Excerpted passage:
# # # # # # #

Before I travel to a new country I always read a guide book about the history and customs. I do the same thing with travelling into the past. At the moment I’m reading books about the history of the American Civil War and the Silver Boom in Nevada. One of my best guide books is the 1862 Directory to Nevada Territory, an exact facsimile of the Wild West version of the yellow pages... or should I say 'Google'?

Bret Harte 1836-1902
2. Phrase Book
Just as it’s good to learn a few phrases when travelling to a foreign country, I like to get the speech patterns of the past down. For my Roman Mysteries, I made the language modern but used lots of Latin words. For the P.K. Pinkerton Mysteries I’m storing up choice phrases from the letters of Mark Twain and the diaries of Alfred Doten. (e.g. Americans in the 1800s didn't use many contractions, but they loved the word ain't.) I also listen to audiobooks to get the speech rhythms right, just as I'd listen to some language podcasts before going to Italy or France. One of my current favourites is Great Classic Westerns read by marvellous narrators like Bronson Pinchot. I also love the stories of Bret Harte.

Dressing the west
3. Clothing
Take the right clothes for climate and culture. Wearing period clothing can really get you into the mindset of your characters and make them seem real and immediate. For my Roman Mysteries, I wore a linen stola and woollen palla, plus leather sandals based on a Roman template. For my new Western Mysteries series, I have bought a buckskin jacket and cowboy boots. At the Santa Clarita Cowboy Festival, I learned my buckskin was actually pigskin! And one of my best experiences was a demonstration of what western women wore under their skirts during the 1860s. This took place during a Civil War reenactment weekend in Virginia City at the Tahoe House Hotel. (left)

4. Food and Drink
The 19th century diarist Alf Doten tells me what he ate and drank on the Comstock in the 1860s. When I go to a foreign country, I want to eat what the locals do. Otherwise I may just as well stay home. Same thing when writing about the past. However, I do draw the line at grizzly-bear-cub mince-pies and oysters from tin cans, both dishes which Alf Doten appreciated. And I won't try the Pousse L'Amour drink in Professor Jerry Thomas's book on cocktails published in 1862: How to Mix Drinks, Or: The Bon-Vivant's Companion. If I did, I'd never get anything written!

# # # # # # #

Check your understanding:
A) In the passage on researching the past, what did the writer discover at the Santa Clarita Cowboy Festival?
B) Please carry on the passage on researching the past, starting after its final sentence.

# # # # # # #

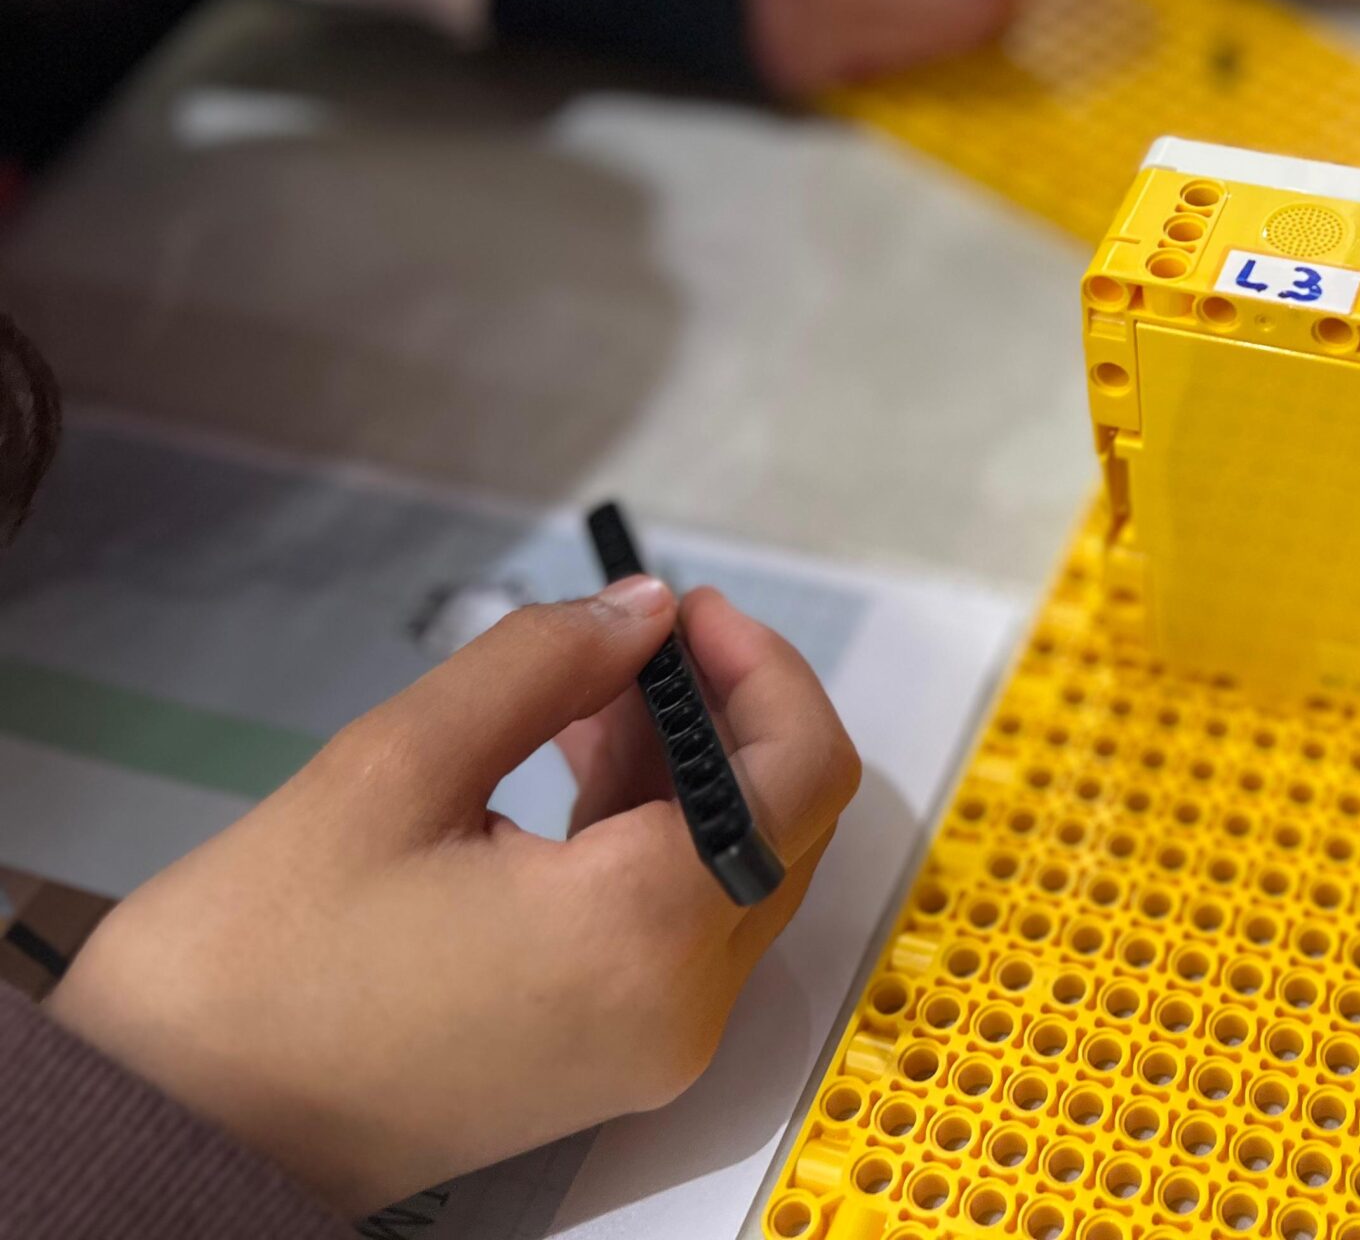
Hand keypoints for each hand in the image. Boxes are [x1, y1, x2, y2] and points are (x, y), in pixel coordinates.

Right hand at [45, 579, 860, 1213]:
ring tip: (582, 695)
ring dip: (686, 772)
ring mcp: (650, 1048)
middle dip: (726, 713)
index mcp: (645, 931)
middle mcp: (680, 1005)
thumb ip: (541, 666)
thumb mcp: (393, 767)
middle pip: (782, 822)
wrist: (170, 1135)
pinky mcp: (605, 1064)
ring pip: (732, 873)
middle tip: (637, 639)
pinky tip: (570, 772)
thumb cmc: (253, 965)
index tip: (688, 611)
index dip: (765, 669)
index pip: (802, 771)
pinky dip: (651, 841)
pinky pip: (678, 929)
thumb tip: (641, 611)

# # # # # # #

Results in order:
A) The writer's buckskin jacket was actually pigskin.

B)
Anne Dinsdale, weaver
5. Eyewitness - Talk to Someone Who’s Been There
It’s always a good idea to talk to a native of the foreign country if you can. The historical author has a wonderful resource in re-enactment events. Men who dress up as Roman legionaries usually know exactly what each piece of armour is for. Women who wear corsets and hoop skirts can describe how itchy and dusty they get. A Nevada Cowboy Fast draw expert told me why you usually only have five bullets in a six-shooter; it’s safest to leave the first chamber empty. Living history experts are the closest you’ll get to interviewing a person from the past. There are a lot of amateurs and experts eager to share their knowledge with you.

Virginia City rabbit
6. Go there!
Even if your story takes place centuries or millennia ago, it’s always useful to visit the site of the event if possible. You’ll meet people who are experts on the history of their region and who might know things not in books or on the internet. Also, you’ll get an idea of climate: wind, air, light, pressure, humidity, etc. I always like to make a note of what food is in season, what flora is blooming and fauna are migrating. Research is a great excuse to travel. Writing an historical novel gives you lots of fun goals as well as icebreakers for starting conversations with the natives.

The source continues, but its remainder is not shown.